### Saved data entries
···

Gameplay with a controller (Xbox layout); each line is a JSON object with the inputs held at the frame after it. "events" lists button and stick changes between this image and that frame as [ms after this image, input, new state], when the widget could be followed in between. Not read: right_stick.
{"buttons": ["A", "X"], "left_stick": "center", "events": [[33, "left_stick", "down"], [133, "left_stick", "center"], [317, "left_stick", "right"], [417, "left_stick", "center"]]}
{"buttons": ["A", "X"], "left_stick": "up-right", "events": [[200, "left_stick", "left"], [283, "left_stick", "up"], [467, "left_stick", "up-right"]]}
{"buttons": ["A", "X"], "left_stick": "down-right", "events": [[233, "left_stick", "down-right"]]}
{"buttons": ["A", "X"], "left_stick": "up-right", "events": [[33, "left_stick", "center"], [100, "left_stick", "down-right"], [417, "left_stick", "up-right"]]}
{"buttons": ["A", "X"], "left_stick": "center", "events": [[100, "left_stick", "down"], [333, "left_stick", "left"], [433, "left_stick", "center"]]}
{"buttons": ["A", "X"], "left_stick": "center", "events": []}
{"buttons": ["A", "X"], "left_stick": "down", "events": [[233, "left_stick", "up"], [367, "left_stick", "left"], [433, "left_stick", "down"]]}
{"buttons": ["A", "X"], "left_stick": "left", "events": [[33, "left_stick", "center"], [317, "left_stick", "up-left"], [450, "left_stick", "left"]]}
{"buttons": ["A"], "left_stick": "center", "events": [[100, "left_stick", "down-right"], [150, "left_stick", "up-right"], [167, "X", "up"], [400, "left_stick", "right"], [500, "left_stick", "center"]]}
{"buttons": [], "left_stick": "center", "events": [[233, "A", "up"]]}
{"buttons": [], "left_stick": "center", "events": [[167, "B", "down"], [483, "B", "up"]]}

···

### Try it
Transcribe each record exactly. Leave nothing out.

### Task solution
Gameplay with a controller (Xbox layout); each line is a JSON object with the inputs held at the frame after it. "events" lists button and stick changes between this image and that frame as [ms after this image, input, new state], when the widget could be followed in between. Not read: right_stick.
{"buttons": ["A", "X"], "left_stick": "center", "events": [[33, "left_stick", "down"], [133, "left_stick", "center"], [317, "left_stick", "right"], [417, "left_stick", "center"]]}
{"buttons": ["A", "X"], "left_stick": "up-right", "events": [[200, "left_stick", "left"], [283, "left_stick", "up"], [467, "left_stick", "up-right"]]}
{"buttons": ["A", "X"], "left_stick": "down-right", "events": [[233, "left_stick", "down-right"]]}
{"buttons": ["A", "X"], "left_stick": "up-right", "events": [[33, "left_stick", "center"], [100, "left_stick", "down-right"], [417, "left_stick", "up-right"]]}
{"buttons": ["A", "X"], "left_stick": "center", "events": [[100, "left_stick", "down"], [333, "left_stick", "left"], [433, "left_stick", "center"]]}
{"buttons": ["A", "X"], "left_stick": "center", "events": []}
{"buttons": ["A", "X"], "left_stick": "down", "events": [[233, "left_stick", "up"], [367, "left_stick", "left"], [433, "left_stick", "down"]]}
{"buttons": ["A", "X"], "left_stick": "left", "events": [[33, "left_stick", "center"], [317, "left_stick", "up-left"], [450, "left_stick", "left"]]}
{"buttons": ["A"], "left_stick": "center", "events": [[100, "left_stick", "down-right"], [150, "left_stick", "up-right"], [167, "X", "up"], [400, "left_stick", "right"], [500, "left_stick", "center"]]}
{"buttons": [], "left_stick": "center", "events": [[233, "A", "up"]]}
{"buttons": [], "left_stick": "center", "events": [[167, "B", "down"], [483, "B", "up"]]}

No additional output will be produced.